ZAM is also described as a capacitor-less design, and Intel is expected to rely on its EMIB packaging technology to connect the memory to AI accelerators. The overall goal is to deliver a memory architecture that better matches the needs of AI training and inference, where current standards can struggle to balance performance per watt with scaling limits.

Although concrete head-to-head benchmarks aren’t being shared yet, the claimed advantages paint a clear picture of what Intel and its partner are aiming for versus today’s popular high-bandwidth memory solutions. Expectations being discussed include 40–50% lower power consumption, simplified manufacturing enabled by the Z-Angle interconnect strategy, and dramatically higher capacity per chip—potentially up to 512GB.

For SoftBank, collaborating on ZAM could mean more than just access to a new memory technology. It could also bring tighter control over an entire memory stack that could later pair with custom AI silicon. That combination would allow more freedom in architectural design choices and better end-to-end optimization, especially in systems built around custom ASICs.

This isn’t Intel’s first encounter with DRAM. The company previously operated in the DRAM business but exited in 1985 after losing share amid intense competition. The stakes are different now. The AI boom has turned memory into a strategic resource, and the ability to deliver higher density with lower power has become a massive competitive advantage in data centers.

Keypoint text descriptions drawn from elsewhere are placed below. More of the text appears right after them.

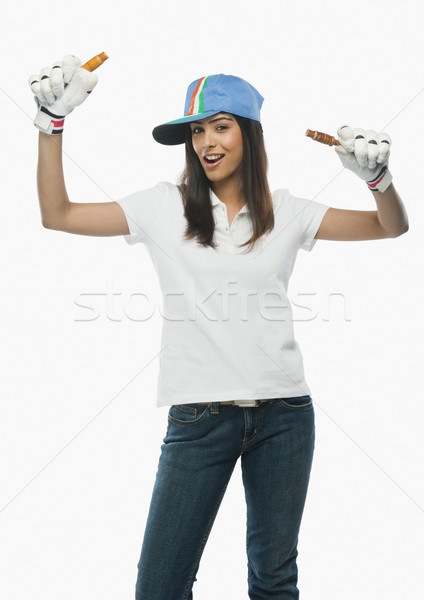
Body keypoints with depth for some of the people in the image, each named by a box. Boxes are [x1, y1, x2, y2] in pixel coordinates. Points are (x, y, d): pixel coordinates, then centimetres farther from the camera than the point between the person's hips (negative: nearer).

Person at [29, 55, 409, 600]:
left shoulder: (284, 212, 7)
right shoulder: (165, 207, 5)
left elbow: (391, 227, 11)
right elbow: (57, 214, 3)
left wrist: (378, 177, -9)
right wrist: (53, 121, -4)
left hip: (283, 412, 2)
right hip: (198, 414, -1)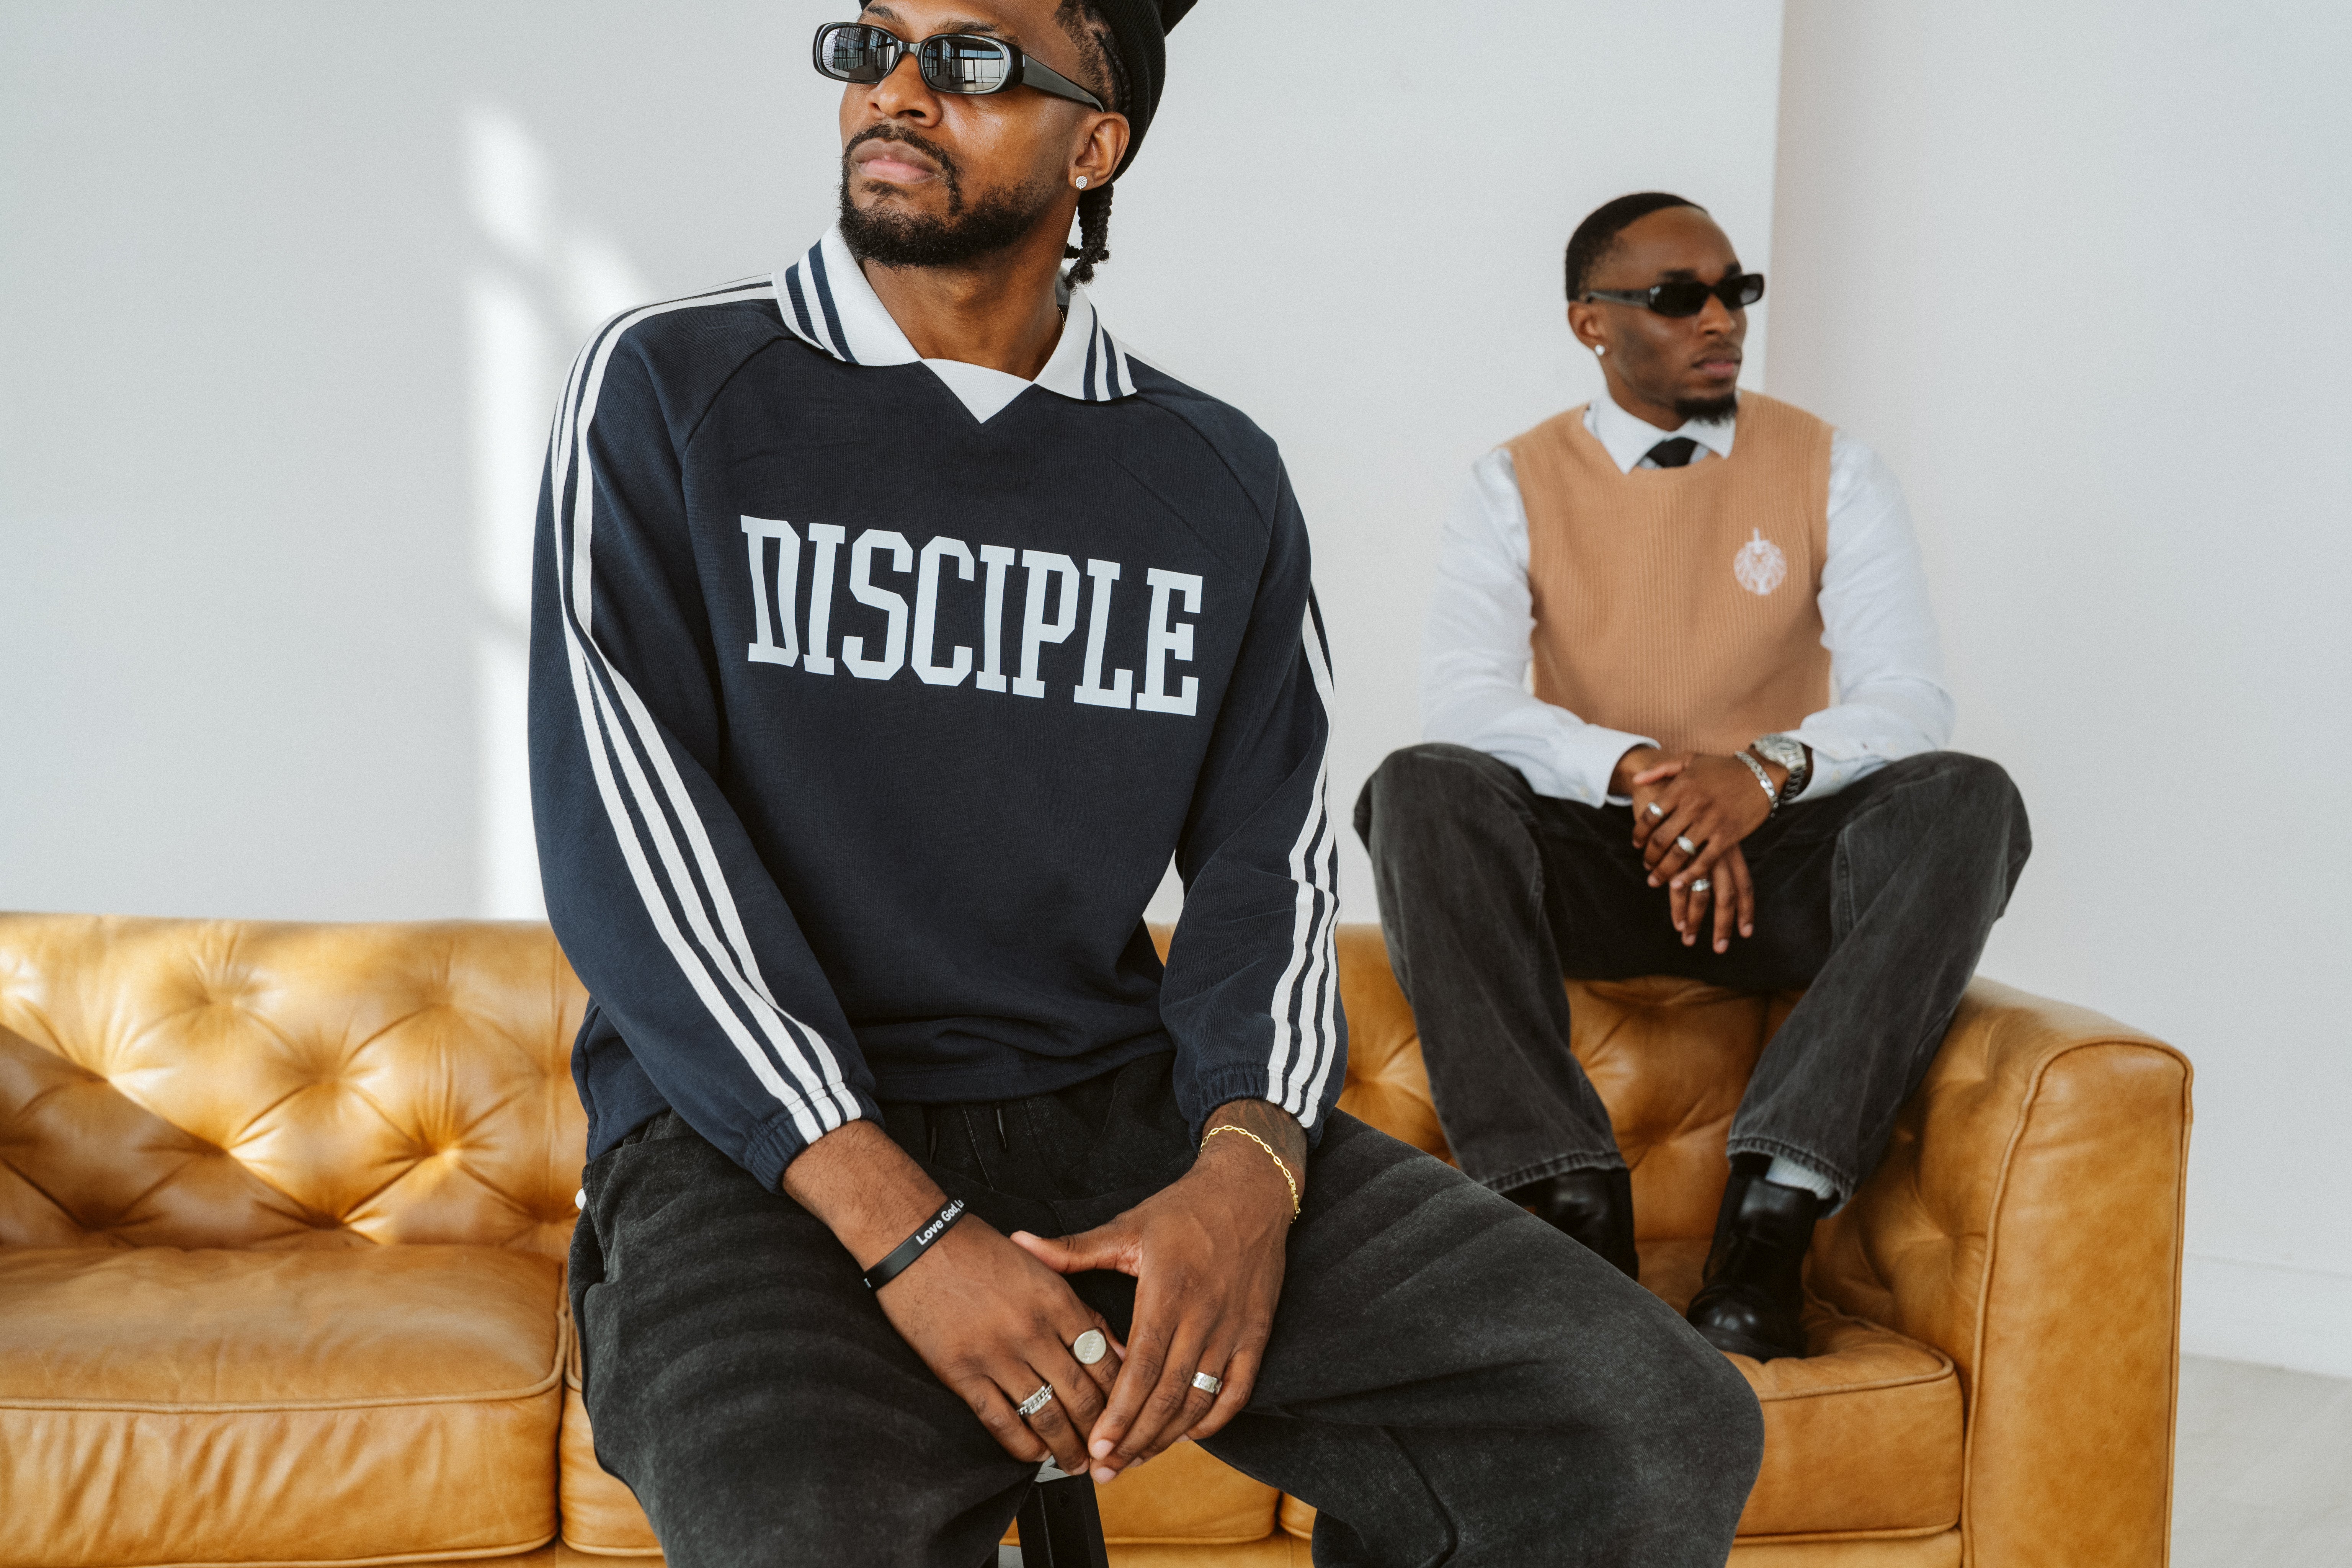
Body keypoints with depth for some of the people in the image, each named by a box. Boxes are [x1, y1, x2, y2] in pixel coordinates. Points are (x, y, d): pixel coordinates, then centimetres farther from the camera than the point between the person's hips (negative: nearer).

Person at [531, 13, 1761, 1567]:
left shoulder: (1217, 478, 13)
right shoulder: (672, 390, 3)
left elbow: (1268, 859, 8)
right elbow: (628, 835, -7)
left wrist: (1249, 1163, -14)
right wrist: (904, 1229, -18)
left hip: (1123, 1102, 4)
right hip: (761, 1137, -3)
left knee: (1665, 1432, -13)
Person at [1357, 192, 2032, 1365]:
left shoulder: (1830, 469, 7)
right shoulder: (1519, 483, 5)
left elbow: (1909, 701, -5)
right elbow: (1458, 701, -11)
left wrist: (1767, 769, -26)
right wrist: (1635, 769, -28)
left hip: (1780, 867, 1)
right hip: (1593, 863, 0)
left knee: (1968, 802, -29)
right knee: (1419, 792, -30)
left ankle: (1771, 1207, -35)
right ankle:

Whether ZAM becomes a true industry force will depend on how well it scales, how quickly it can be manufactured at meaningful volume, and—most importantly—whether major AI hardware players decide it’s worth adopting. If Intel can demonstrate clear benefits in efficiency and capacity and persuade top-tier accelerator vendors to integrate it, ZAM could emerge as a compelling alternative in the next wave of AI-focused memory innovation.